Interestingly, the T-AOC in both tissues decreased significantly during late starvation. The decrease agreed to the findings by other researchers (Feng et al. 2011). One possible explanation for these results was as follows: as the starvation time was extended, the amount of free radicals in Yangtze sturgeon increased, and some effective substances were subsequently reduced, which might be due to the fact that catabolism inhibited the oxidation of exogenous electrophilic groups and avoided lipid peroxidation, and ultimately led to the reduction of T-AOC measurements (Feng et al. 2011). Another reason might be the long duration of starvation, which declined the body’s overall functioning of Yangtze sturgeon, as did its antioxidant capacity (Llesuy et al. 2001). Simultaneously, when the antioxidant system is not able to eliminate or neutralize the excess of ROS, there is an increased risk of oxidative damage because of lipid peroxidation accumulation, which may, in turn, decrease enzyme activities or even degrade the enzymes (Zhang et al. 2008). Additionally, starvation has been reported to decrease the expression of genes encoding a number of secreted immune-related proteins, including serum amyloid A, complement factor B, and serotransferrin in the Atlantic salmon (Martin et al. 2010). Therefore, we could not rule out a possibility that antioxidant enzyme activity would be downregulated by starvation with time, as demonstrated by Choi et al. 2012.

Refeeding

The present research also aims to evaluate the oxidative stress whether or not disappeared after refeeding, which was induced by starvation. The results obtained in refeeding Yangtze sturgeon indicated that HSI, peroxidation levels, and all the enzymatic activities of both antioxidant defenses and intermediary metabolism returned to origin values. Therefore, these results suggested that Yangtze sturgeon probably eliminated oxidative stress induced by starvation after 4 weeks refeeding, and these might reflect a sort of compensatory growth response. Compensatory growth is the phase of rapid growth, greater than normal or control growth, which occurs upon adequate refeeding following a period of malnutrition (Laizcarrión et al. 2012). In this study, although the body weight was not fully compensated after 4 weeks of refeeding, the weight gain rate reached normal levels (Table 2). These results were in consistent with those obtained in Gadus morhua by Jobling et al. (1994), on which the weight was not compensated after 3 weeks of refeeding. However, unlike other marine bony fishes such as Oreochromis mossambicus (Fox et al. 2010), full compensation was observed in fish subjected to starvation and 2 weeks of refeeding. This might be due to the differences resulting in different fish species.

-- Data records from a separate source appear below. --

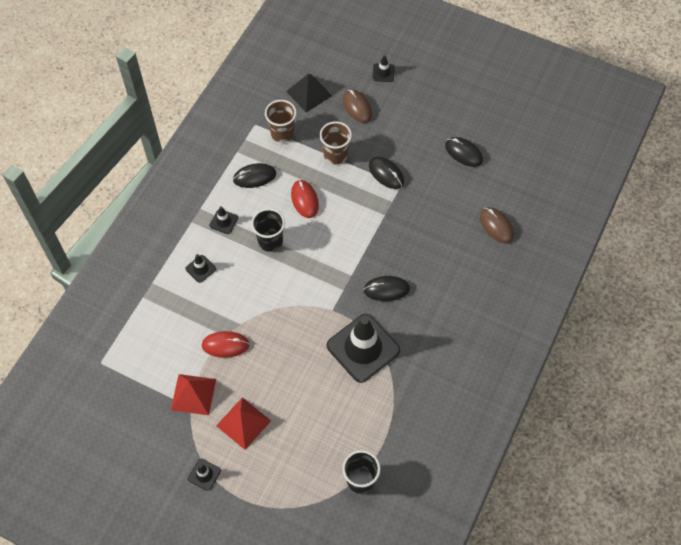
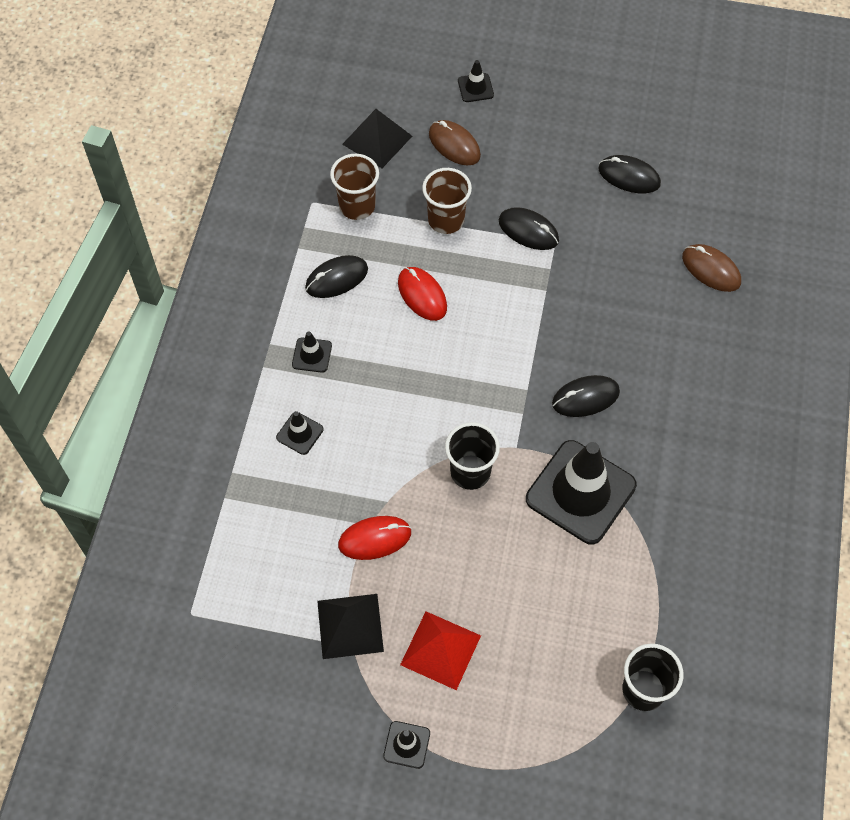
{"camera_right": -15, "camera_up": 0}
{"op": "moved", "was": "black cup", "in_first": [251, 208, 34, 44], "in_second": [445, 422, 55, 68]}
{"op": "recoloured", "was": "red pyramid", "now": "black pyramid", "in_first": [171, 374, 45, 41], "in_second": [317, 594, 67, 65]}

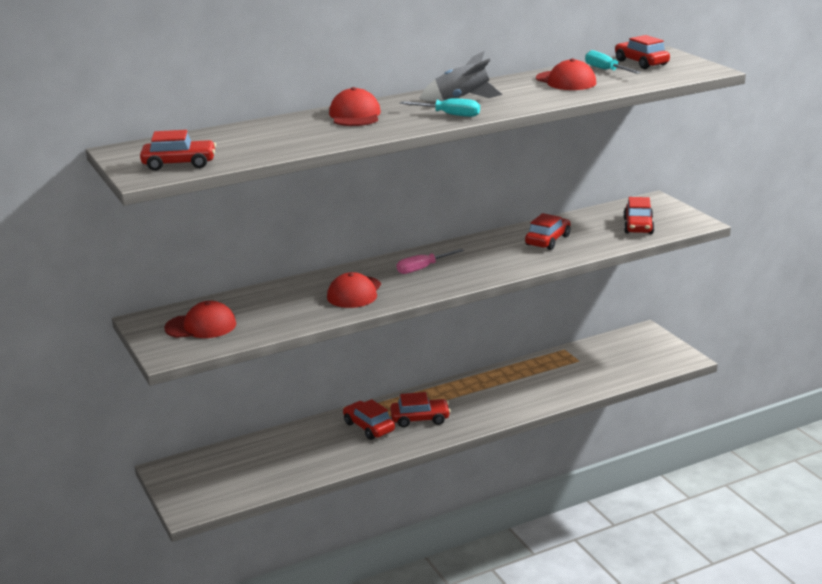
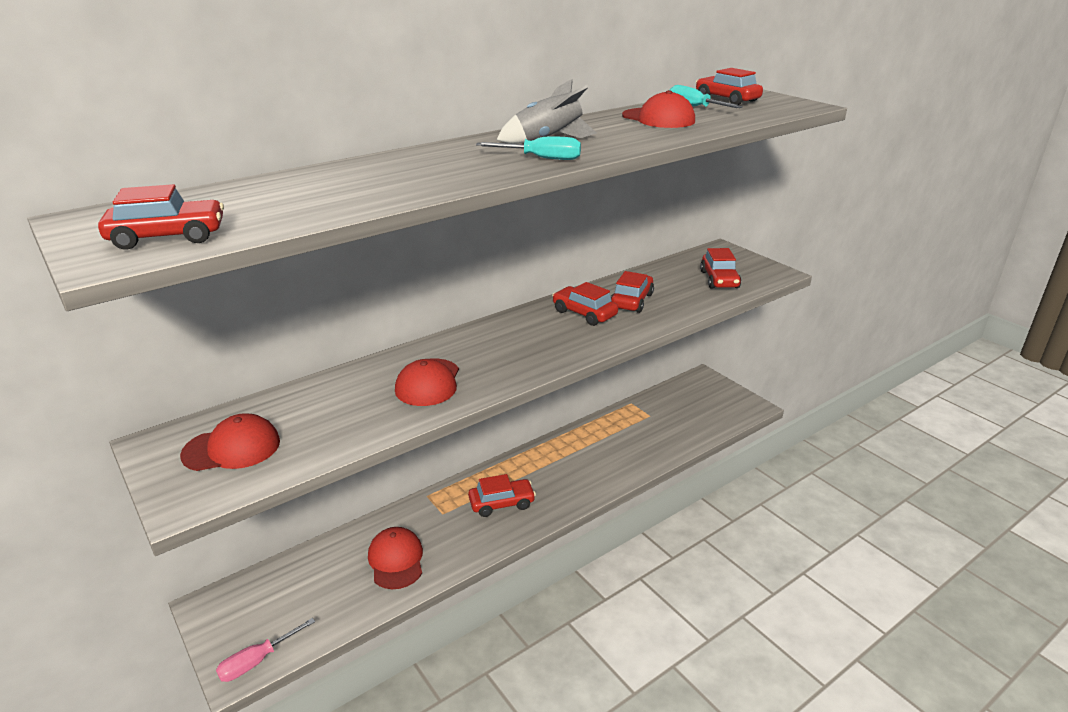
{"camera_right": -10, "camera_up": 5}
{"op": "moved", "was": "red cap", "in_first": [329, 87, 52, 39], "in_second": [368, 527, 55, 62]}
{"op": "moved", "was": "red car", "in_first": [343, 399, 52, 41], "in_second": [552, 282, 66, 44]}
{"op": "moved", "was": "pink screwdriver", "in_first": [397, 249, 67, 25], "in_second": [216, 618, 99, 64]}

In addition, the inhomogeneous fish size might affect the results in the study due to its rarity and preciousness, as well as the difficulty of reproduction to obtain adequate uniform size (Zheng et al. 2016). Furthermore, the effect of experimental conditions, fish age, and sex probably masked the food deprivation effecting per se. Therefore, according to the present findings, it is suggested that to avoid misinterpretation of experimental results, any assay involving sturgeon in aquarium conditions must take into account the acclimation period to this “artificial new environment.” Climatic and environmental conditions during animal sampling should also be considered due to the fact that they might affect the physiological status of Yangtze sturgeon.

Conclusion

The rationale for the present research was to investigate whether Yangtze sturgeon may face a long fasting followed by refeeding without any significant damage for health in order to optimize in proliferation protection and its production in aquaculture. In the present study, it was observed that Yangtze sturgeon could alter the level of their antioxidant defense to cope with oxidative stress under starvation and refeeding. Knowledge of the duration of these alterations and their reversibility in response to refeeding may provide useful insight for a better understanding of the physiology of Yangtze sturgeon in proliferation and release and intensive rearing.